You may want to read about quantification in XQuery

In [13]:
### BEGIN SOLUTION
with open("/tmp/query.xq","w") as q:
    q.write('''\
for $x in doc("/tmp/products.xml")/Products/Maker
where $x[Printer and Laptop]
return data($x/@name)
''')
### END SOLUTION
%system xqilla /tmp/query.xq

['E']

#### 2d) Find the names of the makers that produce at least two PC’s with a speed of 2.00 or more. [ 10 pts ]

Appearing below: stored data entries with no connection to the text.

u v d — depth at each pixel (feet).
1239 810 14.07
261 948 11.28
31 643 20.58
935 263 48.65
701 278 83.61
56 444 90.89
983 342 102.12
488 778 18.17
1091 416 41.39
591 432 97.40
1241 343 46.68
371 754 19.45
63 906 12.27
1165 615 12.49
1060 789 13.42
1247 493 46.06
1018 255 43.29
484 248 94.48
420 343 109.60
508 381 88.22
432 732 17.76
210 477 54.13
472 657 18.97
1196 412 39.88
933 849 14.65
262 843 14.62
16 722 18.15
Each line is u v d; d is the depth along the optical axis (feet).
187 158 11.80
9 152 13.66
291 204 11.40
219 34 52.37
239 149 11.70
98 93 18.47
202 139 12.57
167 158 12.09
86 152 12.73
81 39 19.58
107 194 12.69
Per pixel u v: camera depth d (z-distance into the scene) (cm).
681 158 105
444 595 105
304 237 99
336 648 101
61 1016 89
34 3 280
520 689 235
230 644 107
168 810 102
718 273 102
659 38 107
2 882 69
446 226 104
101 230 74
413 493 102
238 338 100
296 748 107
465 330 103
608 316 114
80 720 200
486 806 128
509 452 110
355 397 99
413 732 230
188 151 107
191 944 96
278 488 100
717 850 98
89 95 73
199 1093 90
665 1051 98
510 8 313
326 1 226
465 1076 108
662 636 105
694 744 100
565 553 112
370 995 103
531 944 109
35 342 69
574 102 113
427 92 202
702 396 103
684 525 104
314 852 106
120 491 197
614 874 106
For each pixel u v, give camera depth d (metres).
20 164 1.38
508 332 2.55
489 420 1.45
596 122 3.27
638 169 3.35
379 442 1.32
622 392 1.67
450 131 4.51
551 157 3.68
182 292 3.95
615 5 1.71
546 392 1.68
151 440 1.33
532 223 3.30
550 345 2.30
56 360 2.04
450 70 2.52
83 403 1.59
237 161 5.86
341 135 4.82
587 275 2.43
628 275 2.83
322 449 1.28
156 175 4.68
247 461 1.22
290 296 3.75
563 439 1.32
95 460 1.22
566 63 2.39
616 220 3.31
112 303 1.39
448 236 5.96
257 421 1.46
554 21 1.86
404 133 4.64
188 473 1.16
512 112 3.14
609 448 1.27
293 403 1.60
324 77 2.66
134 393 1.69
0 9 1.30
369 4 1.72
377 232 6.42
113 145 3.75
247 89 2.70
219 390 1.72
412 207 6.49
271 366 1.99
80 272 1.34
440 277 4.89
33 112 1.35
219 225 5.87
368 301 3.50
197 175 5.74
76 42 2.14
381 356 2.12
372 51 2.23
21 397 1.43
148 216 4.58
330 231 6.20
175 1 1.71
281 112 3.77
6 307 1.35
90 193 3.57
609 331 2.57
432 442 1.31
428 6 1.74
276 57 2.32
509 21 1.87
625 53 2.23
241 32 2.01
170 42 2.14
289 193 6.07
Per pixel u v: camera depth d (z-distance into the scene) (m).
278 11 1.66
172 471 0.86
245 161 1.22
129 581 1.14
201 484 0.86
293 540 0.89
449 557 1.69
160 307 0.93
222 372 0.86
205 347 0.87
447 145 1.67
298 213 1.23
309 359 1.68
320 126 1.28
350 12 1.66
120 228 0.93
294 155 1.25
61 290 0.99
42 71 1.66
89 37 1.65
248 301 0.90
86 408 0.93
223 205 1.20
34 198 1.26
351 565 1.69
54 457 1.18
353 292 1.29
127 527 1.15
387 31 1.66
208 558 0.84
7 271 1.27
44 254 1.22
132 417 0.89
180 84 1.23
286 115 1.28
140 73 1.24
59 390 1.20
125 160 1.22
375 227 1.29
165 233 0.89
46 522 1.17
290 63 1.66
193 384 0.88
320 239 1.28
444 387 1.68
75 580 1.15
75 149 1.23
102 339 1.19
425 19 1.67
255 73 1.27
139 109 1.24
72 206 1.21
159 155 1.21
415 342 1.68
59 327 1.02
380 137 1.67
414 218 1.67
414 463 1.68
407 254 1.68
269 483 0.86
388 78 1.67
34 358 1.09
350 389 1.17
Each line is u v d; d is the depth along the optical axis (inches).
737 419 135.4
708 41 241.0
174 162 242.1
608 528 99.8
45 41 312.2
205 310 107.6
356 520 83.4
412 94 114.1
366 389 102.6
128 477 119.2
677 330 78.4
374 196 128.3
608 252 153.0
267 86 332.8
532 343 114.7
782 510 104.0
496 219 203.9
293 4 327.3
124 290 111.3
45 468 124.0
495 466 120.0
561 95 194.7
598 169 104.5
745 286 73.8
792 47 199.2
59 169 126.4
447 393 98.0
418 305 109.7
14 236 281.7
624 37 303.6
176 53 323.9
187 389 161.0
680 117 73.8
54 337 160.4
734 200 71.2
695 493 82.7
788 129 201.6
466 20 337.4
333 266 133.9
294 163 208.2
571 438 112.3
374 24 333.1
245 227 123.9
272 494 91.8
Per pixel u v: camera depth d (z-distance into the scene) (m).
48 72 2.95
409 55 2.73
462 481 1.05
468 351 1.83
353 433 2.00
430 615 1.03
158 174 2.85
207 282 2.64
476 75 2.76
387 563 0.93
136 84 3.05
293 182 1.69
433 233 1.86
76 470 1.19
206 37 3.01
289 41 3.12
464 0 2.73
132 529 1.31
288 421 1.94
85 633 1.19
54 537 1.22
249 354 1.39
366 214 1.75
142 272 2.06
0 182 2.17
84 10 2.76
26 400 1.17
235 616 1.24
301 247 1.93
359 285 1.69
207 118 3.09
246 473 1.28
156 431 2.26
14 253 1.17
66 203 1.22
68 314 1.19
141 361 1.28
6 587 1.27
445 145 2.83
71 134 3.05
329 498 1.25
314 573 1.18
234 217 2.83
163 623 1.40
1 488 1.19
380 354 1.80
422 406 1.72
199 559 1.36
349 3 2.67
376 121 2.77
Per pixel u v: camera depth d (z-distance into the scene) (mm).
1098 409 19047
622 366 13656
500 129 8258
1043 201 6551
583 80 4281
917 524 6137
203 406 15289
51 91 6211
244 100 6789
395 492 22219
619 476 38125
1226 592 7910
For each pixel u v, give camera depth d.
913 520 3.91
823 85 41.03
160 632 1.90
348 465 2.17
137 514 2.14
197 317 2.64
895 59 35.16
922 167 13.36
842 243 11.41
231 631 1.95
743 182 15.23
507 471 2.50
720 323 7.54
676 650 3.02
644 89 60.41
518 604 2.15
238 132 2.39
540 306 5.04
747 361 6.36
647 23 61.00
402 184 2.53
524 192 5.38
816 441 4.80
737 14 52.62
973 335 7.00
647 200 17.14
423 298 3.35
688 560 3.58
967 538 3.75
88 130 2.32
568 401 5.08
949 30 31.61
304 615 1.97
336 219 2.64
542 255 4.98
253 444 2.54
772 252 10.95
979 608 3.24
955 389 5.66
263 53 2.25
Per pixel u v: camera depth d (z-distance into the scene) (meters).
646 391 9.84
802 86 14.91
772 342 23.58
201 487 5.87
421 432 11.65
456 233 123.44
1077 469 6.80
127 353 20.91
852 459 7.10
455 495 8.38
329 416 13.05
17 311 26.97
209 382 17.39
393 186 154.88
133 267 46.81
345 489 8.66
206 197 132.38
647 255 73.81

There's only one such maker (`A`). This problem exercises the Axes.

In [14]:
### BEGIN SOLUTION
with open("/tmp/query.xq","w") as q:
    q.write('''\
for $x in doc("/tmp/products.xml")/Products/Maker
where count($x/PC[Speed>=2])>=2
return data($x/@name)
''')
### END SOLUTION
%system xqilla /tmp/query.xq

['A']

#### 2e) Find the makers such that every PC they produce has a price no more than 1000. [ 10 pts ]

Note that a maker that does not make PC's might statisfy a constraint that every PC make by that maker is less than $1000....

In [15]:
### BEGIN SOLUTION
with open("/tmp/query.xq","w") as q:
    q.write('''\
for $x in doc("/tmp/products.xml")/Products/Maker
where $x/PC and not($x/PC[@price>=1000])
return data($x/@name)
''')
### END SOLUTION
%system xqilla /tmp/query.xq

['E']

#### 2f) Produce a sequence of elements of the form.. [ 10 pts ]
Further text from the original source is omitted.